- [Teks Bacaan]
────────────────

Ibu hamidah (depan) dan Ibu Juriah (belakang) memikul kayu bakar. |
Saat matahari tak lagi
perkasa dengan tegaknya, tampak dua ibu paruh baya berjalan di tepian dengan
memikul seonggok kayu bakar dan pelepah kelapa tua. Dua paruh baya yang
masing-masing Hamidah (45) dan Juriah (49) ini tampak bersahaja melangkahkan
kaki perlahan dengan beban yang tepat
berada di kepala mereka.
Sesekali tampak
keringat mengalir di pelipis kedua ibu pencari kayu bakar ini. Namun semangat untuk
terus membawa kayu-kayu tersebut kerumah untuk langsung dibakar sehingga mereka
bisa menyiapkan masakan untuk keluarga pun tak mampu dikalahkan oleh cucuran
demi cucuran keringat itu. Tak sekalipun mereka berniat berhenti atau
beristirahat sejenak selama perjalanan pencarian kayu bakar yang berjarak tak
kurang 1 kilometer dari kediaman kedua ibu tangguh itu.
Setibanya di rumah Ibu
Juriah dan ibu Hamidah langsung beristirahat sejenak sebelum melanjutkan
kegiatan memasak. Di kediaman yang berbahan utama kayu itu, ternyata mereka
telah mempersiapkan tempat memasak khusus yang dibuat dari seng yang kemudian
diberi pasir sebagai tempat membakar kayu, gunanya gar kayu bakr itu tak
melarat ke bagian rumah yang memank semuanya terbuat dari kayu. ” Untuk tungku
priok, kami pakai batu.” Ujar paruh baya ini bersahaja.
Dua pencari kayu yang tinggal di perkampungan
Kawal ini ternyata tak ada hubungan keluarga, namun keakraban hidup bertetangga
di daerah itu memang mencerminkan kekeluargaan yang mampu membuat decak kagum
tak ingin lari dari torehan senyum bahagia ini. Memang suasana kekerabatan itu
membuat mata ini sulit membedakan yang mana saudara dan yang mana tetangga.

────────────────

- [Data Latihan]
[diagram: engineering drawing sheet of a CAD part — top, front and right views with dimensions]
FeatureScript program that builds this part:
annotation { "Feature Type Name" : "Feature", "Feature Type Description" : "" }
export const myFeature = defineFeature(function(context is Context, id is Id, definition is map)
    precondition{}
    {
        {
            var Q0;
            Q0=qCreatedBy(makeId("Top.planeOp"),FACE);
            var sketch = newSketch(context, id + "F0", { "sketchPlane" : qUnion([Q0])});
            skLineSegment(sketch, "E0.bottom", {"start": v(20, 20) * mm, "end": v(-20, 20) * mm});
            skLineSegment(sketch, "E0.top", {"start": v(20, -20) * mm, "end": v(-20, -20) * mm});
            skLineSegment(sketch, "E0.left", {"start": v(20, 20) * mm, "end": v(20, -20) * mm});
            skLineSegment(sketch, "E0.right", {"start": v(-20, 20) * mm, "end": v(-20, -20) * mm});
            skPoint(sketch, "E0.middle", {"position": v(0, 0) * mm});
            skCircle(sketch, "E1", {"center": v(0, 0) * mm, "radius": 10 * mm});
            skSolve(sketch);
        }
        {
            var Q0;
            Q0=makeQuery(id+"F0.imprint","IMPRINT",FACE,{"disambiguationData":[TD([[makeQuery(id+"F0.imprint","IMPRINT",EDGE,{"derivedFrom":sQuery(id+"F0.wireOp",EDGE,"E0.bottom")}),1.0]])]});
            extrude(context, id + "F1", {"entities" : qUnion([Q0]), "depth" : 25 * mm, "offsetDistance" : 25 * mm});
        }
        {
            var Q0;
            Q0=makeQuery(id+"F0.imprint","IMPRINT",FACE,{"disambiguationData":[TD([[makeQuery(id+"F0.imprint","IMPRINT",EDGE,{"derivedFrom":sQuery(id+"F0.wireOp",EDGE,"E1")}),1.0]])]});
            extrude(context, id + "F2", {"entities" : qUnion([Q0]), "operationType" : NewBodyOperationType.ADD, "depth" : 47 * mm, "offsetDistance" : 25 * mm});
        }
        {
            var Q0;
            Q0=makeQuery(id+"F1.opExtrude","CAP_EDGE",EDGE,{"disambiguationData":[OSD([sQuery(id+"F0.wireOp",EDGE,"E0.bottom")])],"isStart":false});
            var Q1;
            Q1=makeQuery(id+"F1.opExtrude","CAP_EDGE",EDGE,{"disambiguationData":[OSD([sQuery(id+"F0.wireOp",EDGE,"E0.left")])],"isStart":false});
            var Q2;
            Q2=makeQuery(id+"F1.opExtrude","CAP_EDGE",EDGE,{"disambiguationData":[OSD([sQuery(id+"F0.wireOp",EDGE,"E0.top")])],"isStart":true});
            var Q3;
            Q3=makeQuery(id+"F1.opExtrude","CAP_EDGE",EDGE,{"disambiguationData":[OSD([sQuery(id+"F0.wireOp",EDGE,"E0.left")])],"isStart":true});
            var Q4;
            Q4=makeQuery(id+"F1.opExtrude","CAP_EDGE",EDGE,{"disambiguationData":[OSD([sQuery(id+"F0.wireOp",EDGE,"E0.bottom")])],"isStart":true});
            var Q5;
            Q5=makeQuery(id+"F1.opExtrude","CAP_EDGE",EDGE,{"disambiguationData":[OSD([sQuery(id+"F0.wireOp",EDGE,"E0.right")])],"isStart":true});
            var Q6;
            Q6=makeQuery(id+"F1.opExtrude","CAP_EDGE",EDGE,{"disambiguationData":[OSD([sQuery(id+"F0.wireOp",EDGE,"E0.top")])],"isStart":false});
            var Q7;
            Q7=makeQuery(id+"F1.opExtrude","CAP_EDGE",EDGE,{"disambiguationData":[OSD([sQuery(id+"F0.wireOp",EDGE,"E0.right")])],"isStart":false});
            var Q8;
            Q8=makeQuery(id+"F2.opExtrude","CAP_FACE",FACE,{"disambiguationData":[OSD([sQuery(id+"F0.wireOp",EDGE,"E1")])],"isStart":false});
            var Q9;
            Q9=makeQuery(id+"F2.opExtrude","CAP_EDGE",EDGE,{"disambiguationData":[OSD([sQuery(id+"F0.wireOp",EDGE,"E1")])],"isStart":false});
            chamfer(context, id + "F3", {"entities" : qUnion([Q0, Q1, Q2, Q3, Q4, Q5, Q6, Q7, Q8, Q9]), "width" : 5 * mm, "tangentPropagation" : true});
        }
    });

────────────────

- [Petunjuk Pengerjaan]
- A) Salin tanpa perubahan baris-baris dalam daftar, mulai dari baris paling awal sampai dengan baris yang memuat "var sketch = newSketch(context, id", termasuk baris tersebut.
- B) Teruskan teks tentang dua ibu pencari kayu bakar itu, dimulai sesudah kalimat terakhirnya.
Teks dan daftar di atas merupakan dua bahan yang berdiri sendiri-sendiri.

- [Jawaban yang Diharapkan]
- A)
[diagram: engineering drawing sheet of a CAD part — top, front and right views with dimensions]
FeatureScript program that builds this part:
annotation { "Feature Type Name" : "Feature", "Feature Type Description" : "" }
export const myFeature = defineFeature(function(context is Context, id is Id, definition is map)
    precondition{}
    {
        {
            var Q0;
            Q0=qCreatedBy(makeId("Top.planeOp"),FACE);
            var sketch = newSketch(context, id + "F0", { "sketchPlane" : qUnion([Q0])});

- B)
Semua tampak akrab bersama kesederhanaan yang membuat mereka tak canggung dalam
bergaul serta bercanda satu sama lain.
Dengan bahasa melayu
sebagai bahasa pengantar, ibu-ibu saling lempar gurauan sambil melakukan
kegiata mereka masing-masing. Sambil mencari uban, sambil menjemur pakaian,
sambil menampi beras, hingga sambil mengopek ikan bilis kering pun ibu-ibu ini
masih sempat menyapa dan bersenda satu sama lain. Memang kondisi rumah kayu
yang saling dempet dan berhadapan dengan pelantar kayu selebar 1 meter sebagai
pemberi jarak ini sangat memungkinkan untuk
terjadi percengkeramaan akrab itu.
Ternyata bukan hanya
kaum wanita, tapi kaum pria pun tampak akrab dengan guruan demi gurauan mereka
yang tak sedikitpun melihatkan wajah kusut meski keringat telah bercampur
dengan air laut. Saat itu hari semakin pudar dan mentari semakin condong dengan
warna merah jingga yang berbaur dengan sisi gelap langit yang tak lagi tampak
biru. Tampak satu demi satu sampan nelayan berhenti dan terikat di ujung
pelantar kediaman yang penuh gurau kebahagiaan itu. Demikian juga terlihat
wajah para kesatria pencari nafkah telah tiba dirumah. Senyum senang mampu
menutupi kepenatan di hari itu. Mereka bahkan masih sempat saling ejek dengan
gurauan yang membalut tragedi perekonomian yang sulit di perkampungan itu.
“Din, cepatlah mandi, badan engkau tu bau umpan bento.” Ujar pak Aman bercanda
dengan tetangganya, begitu pula pak Udin
yang ternyata sedikitpun tak marah karena mereka yang mayoritas bekerja sebagai
nelayan ini memang sudah terbiasa dengan
candaan seperti itu.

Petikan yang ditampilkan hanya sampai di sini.